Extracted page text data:

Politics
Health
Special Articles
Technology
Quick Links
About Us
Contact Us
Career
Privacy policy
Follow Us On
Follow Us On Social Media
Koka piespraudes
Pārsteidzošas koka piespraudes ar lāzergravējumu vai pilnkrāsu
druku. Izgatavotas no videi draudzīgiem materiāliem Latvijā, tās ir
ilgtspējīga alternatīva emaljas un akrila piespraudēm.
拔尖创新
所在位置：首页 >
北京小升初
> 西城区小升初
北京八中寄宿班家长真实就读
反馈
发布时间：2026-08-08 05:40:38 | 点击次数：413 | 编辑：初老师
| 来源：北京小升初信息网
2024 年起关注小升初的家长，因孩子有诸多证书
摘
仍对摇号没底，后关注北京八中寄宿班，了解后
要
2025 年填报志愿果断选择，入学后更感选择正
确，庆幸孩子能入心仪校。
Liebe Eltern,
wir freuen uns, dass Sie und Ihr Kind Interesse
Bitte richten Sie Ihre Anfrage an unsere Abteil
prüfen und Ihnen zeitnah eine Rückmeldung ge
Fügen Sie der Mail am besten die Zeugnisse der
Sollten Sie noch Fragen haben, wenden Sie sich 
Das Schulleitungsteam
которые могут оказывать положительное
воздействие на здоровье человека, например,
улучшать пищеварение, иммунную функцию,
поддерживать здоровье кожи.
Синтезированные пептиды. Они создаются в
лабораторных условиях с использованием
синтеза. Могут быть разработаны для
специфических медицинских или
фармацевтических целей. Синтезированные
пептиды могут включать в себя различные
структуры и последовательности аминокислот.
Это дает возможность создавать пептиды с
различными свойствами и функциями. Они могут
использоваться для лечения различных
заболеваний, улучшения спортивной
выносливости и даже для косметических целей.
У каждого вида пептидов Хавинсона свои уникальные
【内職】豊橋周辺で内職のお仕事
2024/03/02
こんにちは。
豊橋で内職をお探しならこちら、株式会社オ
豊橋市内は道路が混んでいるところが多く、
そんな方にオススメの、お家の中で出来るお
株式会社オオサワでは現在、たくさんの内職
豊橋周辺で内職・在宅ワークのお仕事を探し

Directive: Turn the lines in all the records into one numbered list, leaving out any blank lines.

Exercise output:
1. Politics
2. Health
3. Special Articles
4. Technology
5. Quick Links
6. About Us
7. Contact Us
8. Career
9. Privacy policy
10. Follow Us On
11. Follow Us On Social Media
12. Koka piespraudes
13. Pārsteidzošas koka piespraudes ar lāzergravējumu vai pilnkrāsu
14. druku. Izgatavotas no videi draudzīgiem materiāliem Latvijā, tās ir
15. ilgtspējīga alternatīva emaljas un akrila piespraudēm.
16. 拔尖创新
17. 所在位置：首页 >
18. 北京小升初
19. > 西城区小升初
20. 北京八中寄宿班家长真实就读
21. 反馈
22. 发布时间：2026-08-08 05:40:38 | 点击次数：413 | 编辑：初老师
23. | 来源：北京小升初信息网
24. 2024 年起关注小升初的家长，因孩子有诸多证书
25. 摘
26. 仍对摇号没底，后关注北京八中寄宿班，了解后
27. 要
28. 2025 年填报志愿果断选择，入学后更感选择正
29. 确，庆幸孩子能入心仪校。
30. Liebe Eltern,
31. wir freuen uns, dass Sie und Ihr Kind Interesse
32. Bitte richten Sie Ihre Anfrage an unsere Abteil
33. prüfen und Ihnen zeitnah eine Rückmeldung ge
34. Fügen Sie der Mail am besten die Zeugnisse der
35. Sollten Sie noch Fragen haben, wenden Sie sich 
36. Das Schulleitungsteam
37. которые могут оказывать положительное
38. воздействие на здоровье человека, например,
39. улучшать пищеварение, иммунную функцию,
40. поддерживать здоровье кожи.
41. Синтезированные пептиды. Они создаются в
42. лабораторных условиях с использованием
43. синтеза. Могут быть разработаны для
44. специфических медицинских или
45. фармацевтических целей. Синтезированные
46. пептиды могут включать в себя различные
47. структуры и последовательности аминокислот.
48. Это дает возможность создавать пептиды с
49. различными свойствами и функциями. Они могут
50. использоваться для лечения различных
51. заболеваний, улучшения спортивной
52. выносливости и даже для косметических целей.
53. У каждого вида пептидов Хавинсона свои уникальные
54. 【内職】豊橋周辺で内職のお仕事
55. 2024/03/02
56. こんにちは。
57. 豊橋で内職をお探しならこちら、株式会社オ
58. 豊橋市内は道路が混んでいるところが多く、
59. そんな方にオススメの、お家の中で出来るお
60. 株式会社オオサワでは現在、たくさんの内職
61. 豊橋周辺で内職・在宅ワークのお仕事を探し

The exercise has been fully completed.